INSTRUCTIONS FOR THE TASK — Put the text lines of the entries below into a JSON list of strings, with one string per line and no blank lines. Leave out the pictures.

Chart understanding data
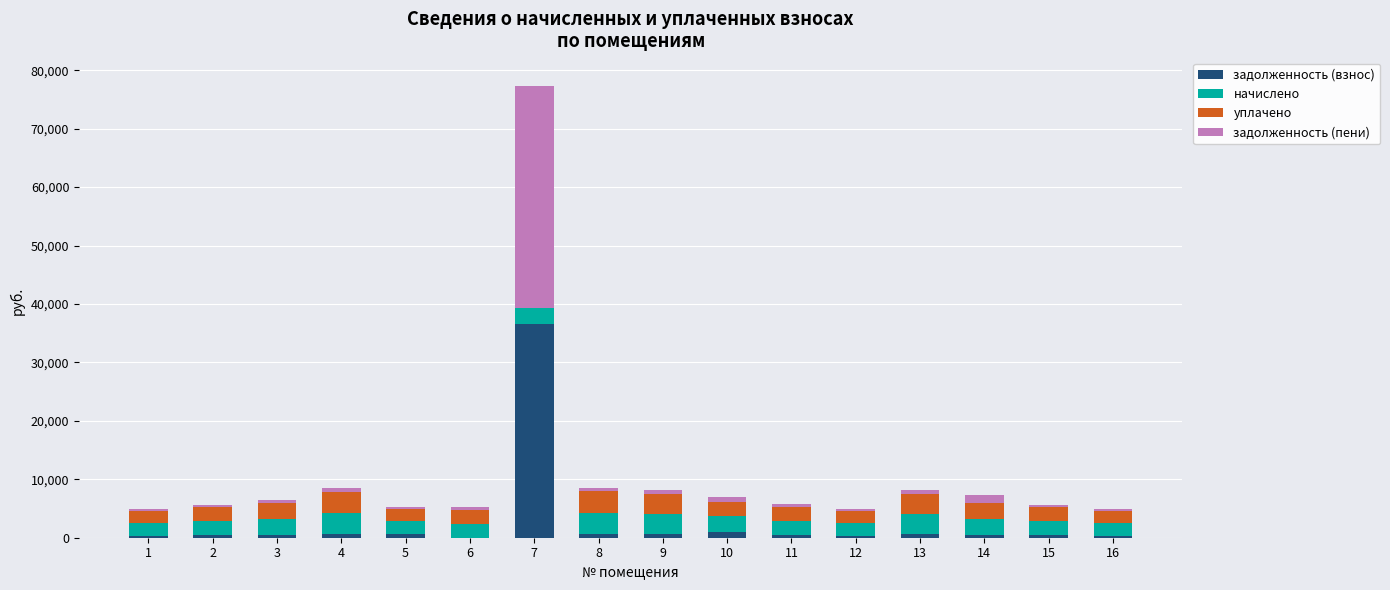

How many distinct data groups are displayed?

4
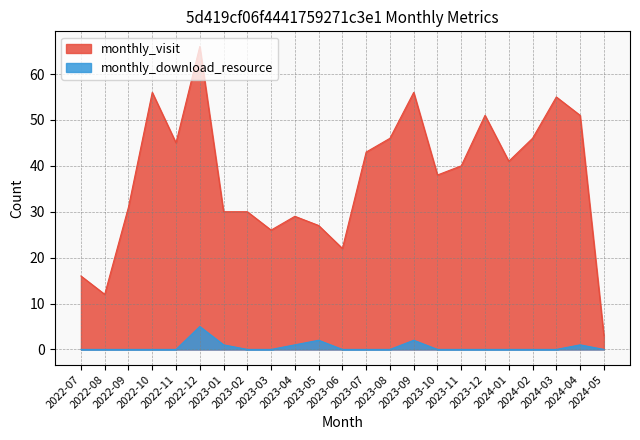

Reading left to right, transcribe all the data shown in this chart.

monthly_visit: 16	12	31	56	45	66	30	30	26	29	27	22	43	46	56	38	40	51	41	46	55	51	3
monthly_download_resource: 0	0	0	0	0	5	1	0	0	1	2	0	0	0	2	0	0	0	0	0	0	1	0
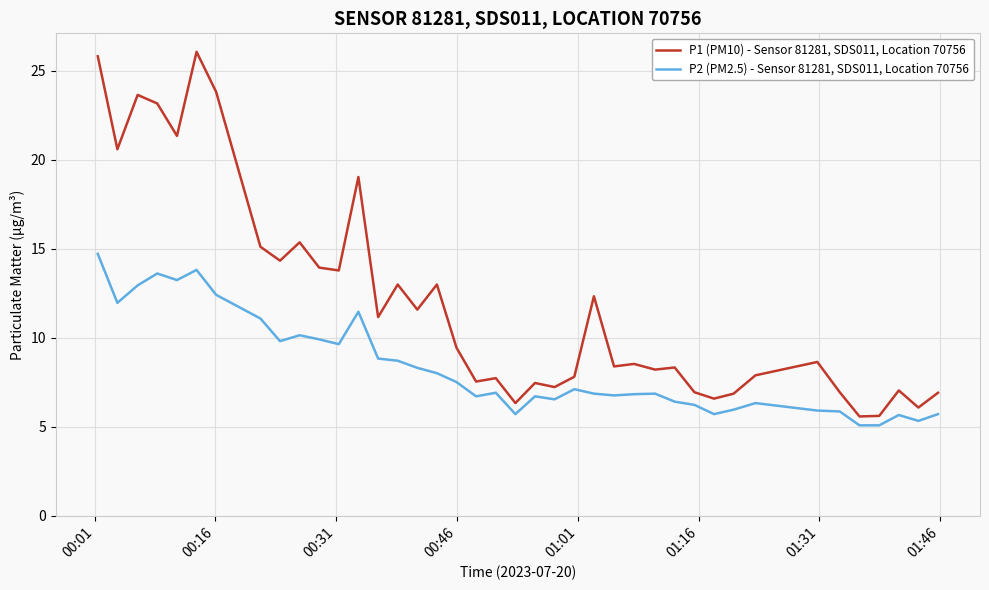

What is the highest value of the P2 (PM2.5) - Sensor 81281, SDS011, Location 70756 series?

14.7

WORKED SOLUTION —
[
  "How many distinct data groups are displayed?",
  "4",
  "Reading left to right, transcribe all the data shown in this chart.",
  "monthly_visit: 16\t12\t31\t56\t45\t66\t30\t30\t26\t29\t27\t22\t43\t46\t56\t38\t40\t51\t41\t46\t55\t51\t3",
  "monthly_download_resource: 0\t0\t0\t0\t0\t5\t1\t0\t0\t1\t2\t0\t0\t0\t2\t0\t0\t0\t0\t0\t0\t1\t0",
  "What is the highest value of the P2 (PM2.5) - Sensor 81281, SDS011, Location 70756 series?",
  "14.7"
]